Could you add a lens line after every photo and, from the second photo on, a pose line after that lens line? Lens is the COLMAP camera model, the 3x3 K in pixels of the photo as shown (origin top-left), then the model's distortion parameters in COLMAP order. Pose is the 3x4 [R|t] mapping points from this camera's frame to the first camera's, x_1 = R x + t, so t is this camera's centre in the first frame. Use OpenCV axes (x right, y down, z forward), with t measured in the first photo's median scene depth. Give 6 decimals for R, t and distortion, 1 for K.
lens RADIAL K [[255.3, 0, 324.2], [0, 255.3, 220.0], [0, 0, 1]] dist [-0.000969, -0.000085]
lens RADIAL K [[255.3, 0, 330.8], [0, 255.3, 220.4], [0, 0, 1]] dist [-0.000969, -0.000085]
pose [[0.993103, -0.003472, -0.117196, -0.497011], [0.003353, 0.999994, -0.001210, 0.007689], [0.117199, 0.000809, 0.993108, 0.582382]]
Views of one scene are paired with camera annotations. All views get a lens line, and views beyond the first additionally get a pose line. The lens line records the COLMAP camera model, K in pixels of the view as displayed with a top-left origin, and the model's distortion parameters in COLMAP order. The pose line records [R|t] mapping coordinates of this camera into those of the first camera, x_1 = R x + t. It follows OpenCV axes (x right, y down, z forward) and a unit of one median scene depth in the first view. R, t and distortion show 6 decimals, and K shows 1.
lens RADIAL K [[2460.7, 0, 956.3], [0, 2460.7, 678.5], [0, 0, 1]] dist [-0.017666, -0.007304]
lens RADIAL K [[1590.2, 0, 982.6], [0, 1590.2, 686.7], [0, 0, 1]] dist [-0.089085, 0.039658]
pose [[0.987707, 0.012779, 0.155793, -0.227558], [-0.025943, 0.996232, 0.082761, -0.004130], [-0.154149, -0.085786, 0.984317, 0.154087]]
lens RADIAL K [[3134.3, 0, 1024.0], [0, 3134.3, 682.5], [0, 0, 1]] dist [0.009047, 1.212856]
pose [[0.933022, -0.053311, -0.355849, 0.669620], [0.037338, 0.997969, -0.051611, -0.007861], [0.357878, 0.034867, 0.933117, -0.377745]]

▶ _PROBLEM REQUIREMENTS_: Count the lines in the listing above that contain the string "mapping", and reply with only that number.

▶ _ANSWER SECTION_: 2